Ten tips to look for when picking film festivals to submit to
There's more to think about than you might think
Here's 10 quick tips for picking the perfect Film Festival
1) Is it IMDB accredited? If not, any awards you receive will not sit on your movies IMDB page.
2) Have you heard of it? Some people make a film, already knowing exactly what film festival they plan to submit to. However, some have no clue at all about where to submit, but if you have heard of it then that’s obviously a step in the right direction.
3) Are you punching? The best learning tool you will ever have is to understand the weight of your movie, is it a film you could see winning a prestigious award? Be realistic about what and where you are submitting your film. If you film looks and feels like The English Patient, The Revenant or even La La Land then by all means send it to the most famous film festivals in the land. But otherwise save yourself some heartache and a lot of money, by submitting to film festivals that play films of similar styling to yours.
4) On the film festivals Film Freeway page does it have pictures? A judge of a good festival is in its pictures, does the film festivals page show that it’s a real event, does it have pictures of people, do they look happy, does it appear to have an audience? Ultimately every filmmaker makes a film that they want an audience to see, so is the festival you are submitting to appear to have a good audience? If there are no pictures on their submissions page, think seriously about it, it might mean they are new, but worst of all it might mean they don’t care enough.

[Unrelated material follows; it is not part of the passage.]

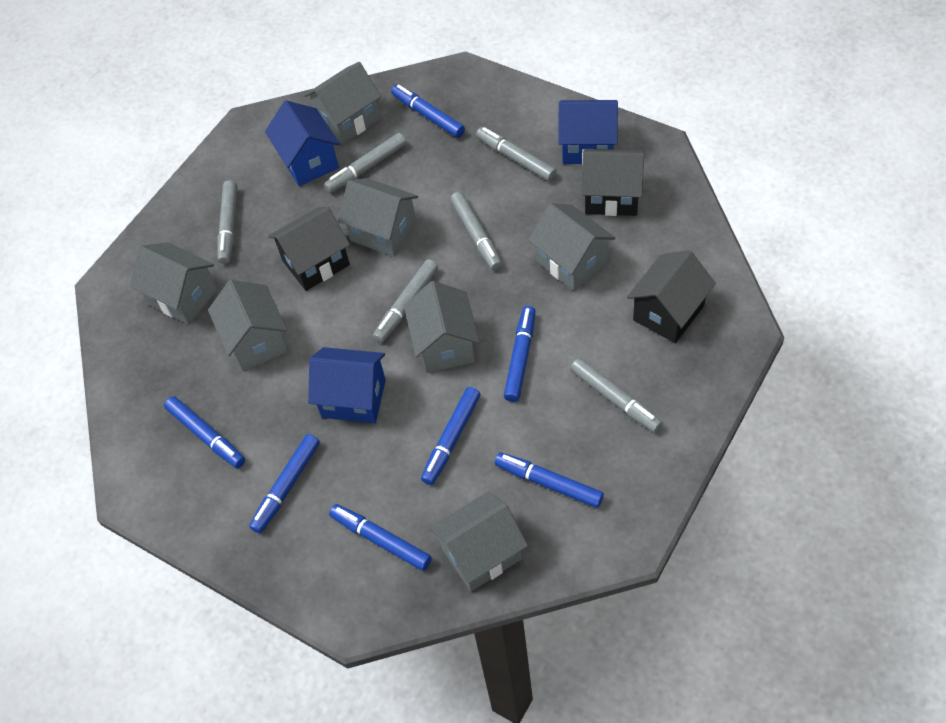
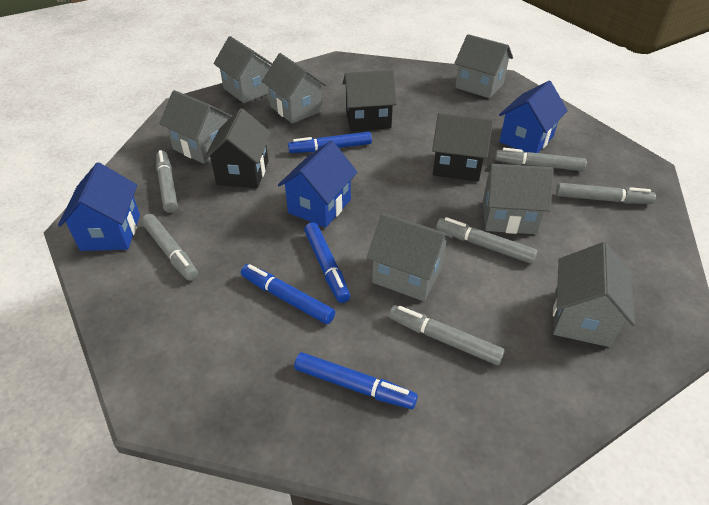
blue marker: [164,396,245,468] [249,434,320,533] [329,504,432,571] [391,84,465,138] [421,387,480,485] [495,452,604,508] [504,306,536,402] = 7 -> [241,264,335,324] [288,132,372,153] [294,352,418,409] [304,222,350,303] = 4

5) Does it get press? A quick google search should answer that, once you have found a festival you like the look of, Google search it, is there a decent volume of press? A film festival that is putting out no media probably don’t care too much about your film, you need help on your journey and its important that the festival is doing its best to get people to it.

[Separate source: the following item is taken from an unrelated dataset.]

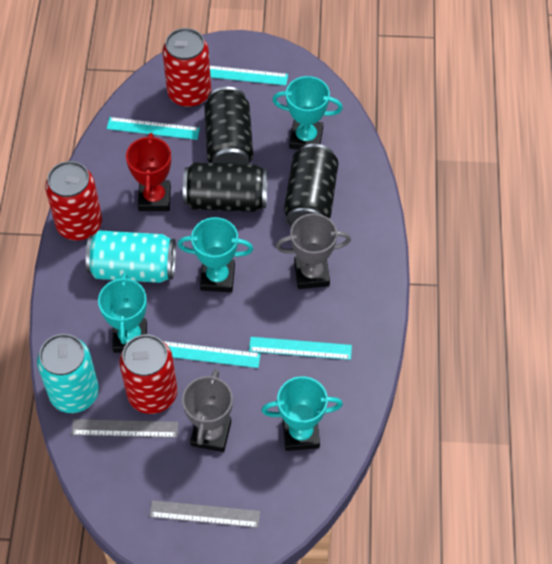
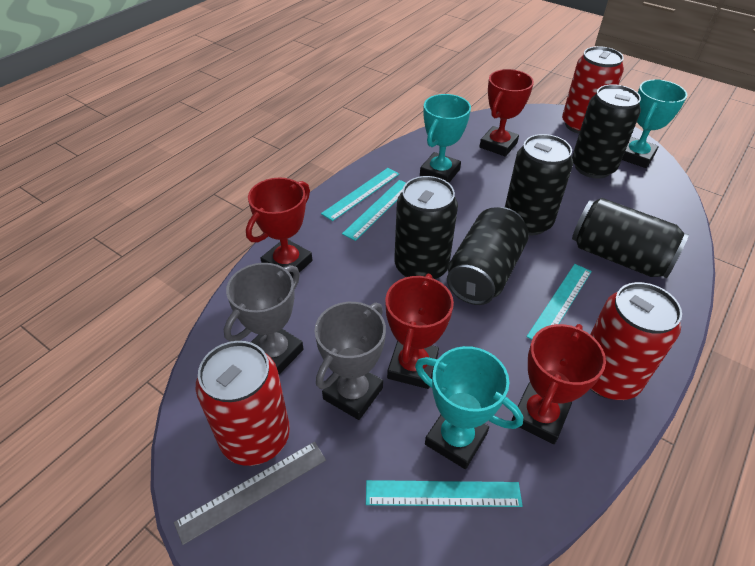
black can: [183,162,267,212] [204,87,253,164] [284,144,339,227] = 3 -> [394,176,458,280] [447,207,529,305] [505,134,573,235] [572,84,641,179] [572,198,689,278] = 5
grey ruler: [71,419,178,438] [149,500,260,528] = 2 -> [174,442,326,545] = 1
red trophy: [126,133,171,211] = 1 -> [246,178,313,278] [385,274,454,389] [480,69,534,157] [511,324,606,444] = 4
turquoise can: [37,334,99,413] [86,230,176,283] = 2 -> none = 0
turquoise trophy: [98,272,147,353] [178,217,253,292] [261,376,343,451] [272,76,343,150] = 4 -> [415,346,523,469] [420,94,471,183] [622,79,687,168] = 3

6) Does it have good reviews? Each festival should if it’s been running longer than a year have reviews. Check them out, see what people have to say and see how the festivals respond to criticism.
7) How many years has it been running? This is a little less scientific, but in the same way you only have filmmakers that make one movie, you also have film festivals that only run for one or two years. Try to access from the dialogue used if this is about filmmakers (or film fans) helping filmmakers or if it seems like someone just hoping to make a quick buck.
8) Are they social? Check out their social media activity, do they promote the festival as a whole or do they put attention on specific films?
9) Does the festival have Q&A’s? An important part of your filmmaking journey is not just meeting an audience but engaging with them. If the festival has evidence that not only do they offer Q&A’s but they publish them, it’s a sure sign your onto a winner.
10) Are they personally accountable? You need to know the people who are behind the festival, does the Film Freeway page name them, does their own website list them? This is a sure sign that a festival will take accountability for the event, they want you to feel at home they want you to know who you can talk to, and they want to accept any criticism.
Bonus point: If the film festival has good branding and design, you know the festival is here for the long haul. The branding should not just be in the logo, it should be clearly present in everything they do.